• _Attività 1_
Traduci in inglese la seguente frase tratta dal testo sulla rivoluzione nonviolenta: «Per trovare la forza e il coraggio necessari alla rivoluzione nonviolenta Vinoba indica con chiarezza la duplice strada da percorrere: la via della rinuncia e la via del servizio.»
• _Attività 2_
Secondo il testo sulla rivoluzione nonviolenta, quali sono le due vie che Vinoba indica per trovare la forza e il coraggio necessari?

• _Testo fornito_
━━━━━━━━━━━━━━━━
Ci vuole coraggio, concede Vinoba, per promuovere una rivoluzione nonviolenta che porti alla società priva di governo, sia pure progressivamente attraverso la fase intermedia della “società ben governata” che di questi tempi, come allora, potrebbe già salutarsi come una benedizione.
Lo stesso Gandhi ha sempre sottolineato la straordinaria dose di coraggio che abbisogna al praticante della nonviolenza, per definizione superiore a quella necessaria a chi agisce secondo violenza..
Del resto è proprio il coraggio l’unico strumento adatto a togliere potere alla violenza, a disarmare i pavidi tiranni cui si sono chiesti finora protezione, sicurezza, prosperità e salute.
Per trovare la forza e il coraggio necessari alla rivoluzione nonviolenta Vinoba indica con chiarezza la duplice strada da percorrere: la via della rinuncia e la via del servizio.
━━━━━━━━━━━━━━━━
• _Contenuto trascritto delle pagine_

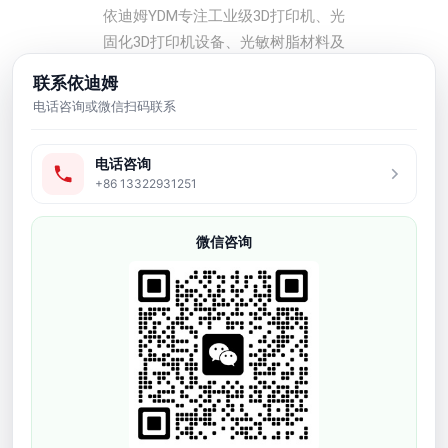
依迪姆YDM专注工业级3D打印机、光
固化3D打印机设备、光敏树脂材料及
后处理配套方案，服务工厂打样、小
联系依迪姆
批量生产、工业模型、牙科、珠宝、
电话咨询或微信扫码联系
鞋模和研发验证等应用场景。
电话咨询
友情链接
+86 13322931251
产品中心
微信咨询
牙科3D打印机
软胶弹性3D打印机
工业级3D打印机
光敏树脂耗材
3D打印配件
3d模型打样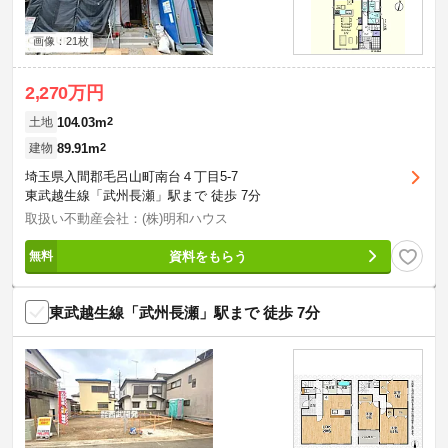
画像：21枚
2,270万円
104.03m
2
土地
89.91m
2
建物
埼玉県入間郡毛呂山町南台４丁目5-7
東武越生線「武州長瀬」駅まで 徒歩 7分
取扱い不動産会社：(株)明和ハウス
資料をもらう
東武越生線「武州長瀬」駅まで 徒歩 7分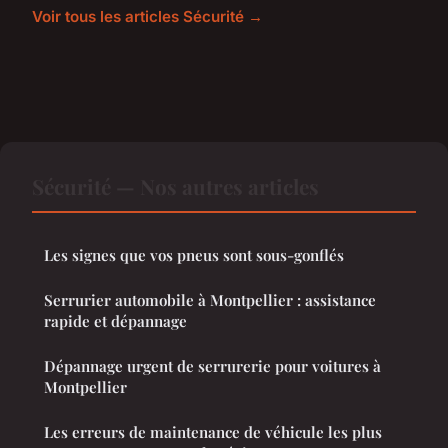
Voir tous les articles Sécurité →
Sécurité — Nos autres articles
Les signes que vos pneus sont sous-gonflés
Serrurier automobile à Montpellier : assistance
rapide et dépannage
Dépannage urgent de serrurerie pour voitures à
Montpellier
Les erreurs de maintenance de véhicule les plus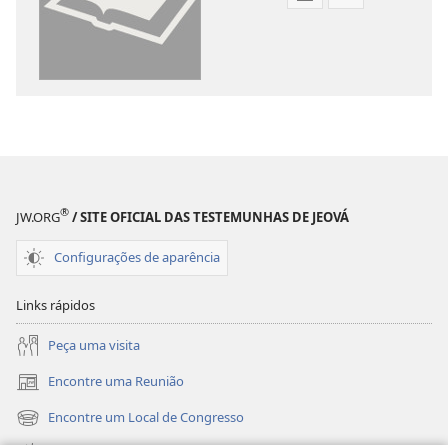
Opções
Opções
de
de
download
download
de
de
publicações
gravações
digitais
de
Tradução
vídeo
do
Tradução
Novo
do
®
Mundo
Novo
JW.ORG
/ SITE OFICIAL DAS TESTEMUNHAS DE JEOVÁ
da
Mundo
Configurações de aparência
Bíblia
da
Sagrada
Bíblia
Links rápidos
(revisão
Sagrada
de
(revisão
Peça uma visita
2015)
de
Encontre uma Reunião
2015)
(abre
nova
Encontre um Local de Congresso
(abre
janela)
nova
━━━━━━━━━━━━━━━━
• _Risultato 1_
To find the strength and courage needed for the nonviolent revolution, Vinoba clearly points out the twofold path to follow: the way of renunciation and the way of service.

• _Risultato 2_
La via della rinuncia e la via del servizio.